I've got the same error, tried it on spark local and works flawlessly so I'm guessing is an error on how databricks manage tmps. Has anybody found a workaround?

nonsignificantp commented 4 years ago

An update from the previous message: this just have work for me:

 val df = spark.read.format("com.springml.spark.sftp")
  .option("host", "HOST")
  .option("username", "USER")
  .option("password", "PASS")
  .option("tempLocation", "/dbfs/tmp/")
  .option("hdfsTempLocation", "/dbfs/dbfs/tmp/")
  .option("fileType", "csv")
  .option("createDF", "true")
  .load(FILEPATH")

Using Apache Spark 2.4.3, Scala 2.11 and com.springml:spark-sftp_2.11:1.1.3 on Azure Databricks

EDIT: Ok, after many hours trying different solutions and reading the source code and tracebacks I found out this trick to be a solution for now. before using it make sure to create dbfs:/dbfs/tmp using:

dbutils.fs.mkdirs("dbfs:/dbfs/tmp/")

Main problem seems to be how databricks manages tmp, by creating a folder called /dbfs/ you patch the issue, but have in mind that this IS NOT a real tmp folder, so you probably should delete the content manually using dbutils at the end of the application.

eyalshafran commented 4 years ago

@nonsignificantp - I created a tmp folder and modified my code as you suggested (just with write instead of read) and I still got an error.

My code:

data.write.
      format("com.springml.spark.sftp").
      option("host", HOST).
      option("username", USER).
      option("pem", PEM_PATH).
      option("tempLocation", "/dbfs/tmp/").
      option("hdfsTempLocation", "/dbfs/dbfs/tmp/").
      option("fileType", "csv").
      option("createDF", "true").
      save("test.csv")

EDIT: I'm using Apache Spark 2.4.5, Scala 2.11, com.springml:spark-sftp_2.11:1.1.5 on AWS Databricks

alexandrugrigore commented 4 years ago

I had the same problem with a custom library, but using the same sftp used here com.jcraft.jsch. The problem is that on the executors, the static block in com.jcraft.jsch.JSch is not initialized correctly, so the static java.util.Hashtable config=new java.util.Hashtable(); needs to be populated on each executor. On top of that, the classes needed by some encryption algorithms are not available on executors, so the jar needs to be passed to spark-submit using --jars and --conf spark.executor.extraClassPath=

ezra-at-lumedic commented 3 years ago

Hi @alexandrugrigore could you share further details. I'm getting the same error and think it has the same cause : missing encryption algorithms on the spark nodes. Tried the temp location fixes suggested by @nonsignificantp but that didn't resolve the issue. Thx!

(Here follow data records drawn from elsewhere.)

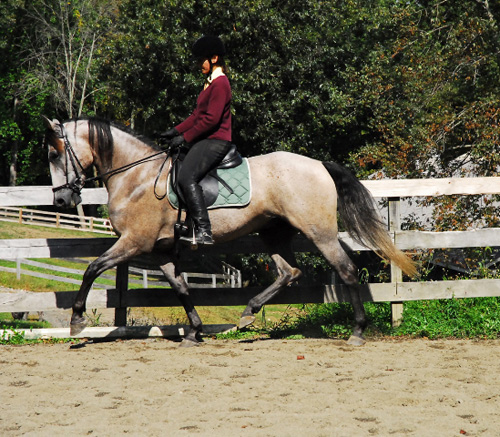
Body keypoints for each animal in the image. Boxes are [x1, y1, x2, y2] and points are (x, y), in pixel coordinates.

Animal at [44, 115, 418, 344]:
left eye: (53, 153)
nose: (61, 199)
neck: (138, 177)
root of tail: (318, 165)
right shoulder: (161, 250)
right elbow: (181, 288)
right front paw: (194, 332)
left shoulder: (134, 242)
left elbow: (92, 268)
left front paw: (77, 320)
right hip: (273, 233)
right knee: (289, 272)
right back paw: (248, 314)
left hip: (319, 233)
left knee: (347, 270)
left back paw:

ashitabh commented 1 year ago

I had the same problem with a custom library, but using the same sftp used here com.jcraft.jsch. The problem is that on the executors, the static block in com.jcraft.jsch.JSch is not initialized correctly, so the static java.util.Hashtable config=new java.util.Hashtable(); needs to be populated on each executor. On top of that, the classes needed by some encryption algorithms are not available on executors, so the jar needs to be passed to spark-submit using --jars and --conf spark.executor.extraClassPath=

@alexandrugrigore Please let me know which additional jars I need to add

nova-jj commented 6 months ago

January 2024 and this is still an issue within Azure Databricks.

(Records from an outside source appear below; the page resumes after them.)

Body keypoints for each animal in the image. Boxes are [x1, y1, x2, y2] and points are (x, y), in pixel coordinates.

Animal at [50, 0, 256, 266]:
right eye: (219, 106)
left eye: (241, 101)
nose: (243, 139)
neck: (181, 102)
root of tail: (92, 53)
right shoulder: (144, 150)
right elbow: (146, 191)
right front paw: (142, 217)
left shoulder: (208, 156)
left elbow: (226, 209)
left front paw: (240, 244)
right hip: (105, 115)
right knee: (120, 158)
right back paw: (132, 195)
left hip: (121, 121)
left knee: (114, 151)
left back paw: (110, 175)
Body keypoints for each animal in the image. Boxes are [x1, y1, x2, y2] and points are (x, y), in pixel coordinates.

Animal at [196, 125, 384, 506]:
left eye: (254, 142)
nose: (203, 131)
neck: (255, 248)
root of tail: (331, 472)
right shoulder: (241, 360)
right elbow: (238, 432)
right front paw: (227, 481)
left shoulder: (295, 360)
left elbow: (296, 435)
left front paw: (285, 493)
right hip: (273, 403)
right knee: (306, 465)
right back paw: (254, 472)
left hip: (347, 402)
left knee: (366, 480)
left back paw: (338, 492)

vijaythamalla commented 5 months ago

did anyone have a solution that works?

nova-jj commented 5 months ago

did anyone have a solution that works?

I've given up on this library once realizing it was only compatible with Spark v2 and our Databricks clusters are now using Spark 3.3+. I don't expect this to ever work moving forward for newer spark projects unless SpringML picks it up again or someone forks and updates it.

vijaythamalla commented 5 months ago

did anyone have a solution that works?

I've given up on this library once realizing it was only compatible with Spark v2 and our Databricks clusters are now using Spark 3.3+. I don't expect this to ever work moving forward for newer spark projects unless SpringML picks it up again or someone forks and updates it.

Yeah, That's so sad. This is the only library I could find loading the data directly into a dataframe. I was able to use pysftp but hoped this could work. What other library did you choose to sftp from databricks?

nova-jj commented 5 months ago

What other library did you choose to sftp from databricks?

We didn't. Ended up building an ADF Pipeline to sync from our SFTP Storage Container into our data lake. There's a big functionality gap here in my opinion, from the Databricks-SFTP-connectivity piece. Not really DB's problem, but an easy value add if they recognized how much batch interchange still takes place int he world.